I’m going to have agree with Liz on this. Truly believe we will see Kindle books move into a sustainable lendable model. Kindle/Amazon just opened up lending in the last couple of weeks, so I’m willing to give them a few weeks to work it out. It’s called Beta. LOL
A-Z list of things to consider when comparing print to digital reading
I have an original nook e-ink and use it all the time. Buy a few books, but mostly get free or borrow from libraries. Our local has small but growing ebook collection from Overdrive, I purchase non-resident card $30/yr from a nearby larger system with larger ebook collection and as a NY state resident I have a free card from eNYPL which has something like 15,000 ebooks. So I have no lack of ebooks to borrow. The Kindle is the best out there, but I don’t want to have to purchase books, paper or electronic. So the nook is the best choice for me at this point in time. But I do feel concerned when some of our heavy local library users decide to go Kindle. Without need, demand and circulation our ebook collection does not grow as fast as it could. Not that people should not get exactly what they want but a Kindle user at this point in time means the library is in fact left out of the ebook equation. I hope someday that Kindle will embrace our public libraries. But all that is being said is right on the mark. The good thing is that we all have choices.
I think the most important is reading books and not the way you get the book. Today there are many possibilities to get a book, even from the internet. I’d love to have a Kindle, because I will have better access to books.
I’m afraid that for librarians of all people to be boosters of the one company that shows little interest in them is.. well perhaps it will feature as a canditate in some future Darwin Awards. Publishers and many authors are frankly not convinced that libraries have a role in the ebook world. This says it best: http://stephenslighthouse.com/2011/01/14/will-kindle-ever-add-support-for-library-books/
“Let’s not play dead or promote Kindles as viable options for libraries. Is this enough pressure or are we wimps?”

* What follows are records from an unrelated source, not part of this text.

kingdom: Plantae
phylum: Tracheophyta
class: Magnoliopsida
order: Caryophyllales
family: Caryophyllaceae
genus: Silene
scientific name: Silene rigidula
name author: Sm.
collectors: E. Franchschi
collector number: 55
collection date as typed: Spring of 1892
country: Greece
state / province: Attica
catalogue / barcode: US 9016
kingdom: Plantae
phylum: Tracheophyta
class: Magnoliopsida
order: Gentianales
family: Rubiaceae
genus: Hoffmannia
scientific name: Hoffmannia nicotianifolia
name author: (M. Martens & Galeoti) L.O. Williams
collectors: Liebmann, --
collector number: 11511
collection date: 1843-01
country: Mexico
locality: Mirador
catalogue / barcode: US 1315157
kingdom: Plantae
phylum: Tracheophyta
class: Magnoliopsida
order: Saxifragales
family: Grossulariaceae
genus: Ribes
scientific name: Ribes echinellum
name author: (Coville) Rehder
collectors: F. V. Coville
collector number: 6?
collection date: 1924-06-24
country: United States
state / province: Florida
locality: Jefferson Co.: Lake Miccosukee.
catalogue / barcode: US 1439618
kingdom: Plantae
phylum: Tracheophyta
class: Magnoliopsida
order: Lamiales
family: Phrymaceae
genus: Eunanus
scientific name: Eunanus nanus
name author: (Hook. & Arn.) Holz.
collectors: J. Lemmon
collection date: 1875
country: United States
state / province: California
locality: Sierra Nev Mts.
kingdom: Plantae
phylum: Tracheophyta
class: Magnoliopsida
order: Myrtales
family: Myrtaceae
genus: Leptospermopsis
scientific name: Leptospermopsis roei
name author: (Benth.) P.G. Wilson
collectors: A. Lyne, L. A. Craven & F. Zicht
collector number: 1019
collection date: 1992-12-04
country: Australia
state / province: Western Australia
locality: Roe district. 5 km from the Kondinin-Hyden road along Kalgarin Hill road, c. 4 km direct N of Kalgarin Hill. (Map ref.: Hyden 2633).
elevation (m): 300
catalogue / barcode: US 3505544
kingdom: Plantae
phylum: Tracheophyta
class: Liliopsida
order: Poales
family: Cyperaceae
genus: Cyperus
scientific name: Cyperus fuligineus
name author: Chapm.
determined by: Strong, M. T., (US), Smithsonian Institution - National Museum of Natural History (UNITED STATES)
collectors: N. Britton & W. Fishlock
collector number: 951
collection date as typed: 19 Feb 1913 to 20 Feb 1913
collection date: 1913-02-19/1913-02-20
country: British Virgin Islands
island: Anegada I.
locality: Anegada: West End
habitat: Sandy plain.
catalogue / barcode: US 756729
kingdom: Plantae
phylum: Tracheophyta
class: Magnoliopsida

My Kindle is always in my backpack for the moment when I have the time to read a chapter in transit. It sure beats carrying something more bulky. But everything on it came from Project Gutenberg, and is free. My art books have to be bought because I must have the highest quality images, but the great classics are keeping me company. Am re-reading all of Jules Verne. I usually don’t have time to check books out, though me and my friends pass books around–we are not in high income brackets. But anything that helps me grab some reading time is something I will love. That said, I believe our libraries are getting hammered and we need them. They have cut hours back here so much that unemployed people are almost the only ones who can use them–and it even hurts THEM when there aren’t enough hours to share the classifieds. It is brutal in NYC.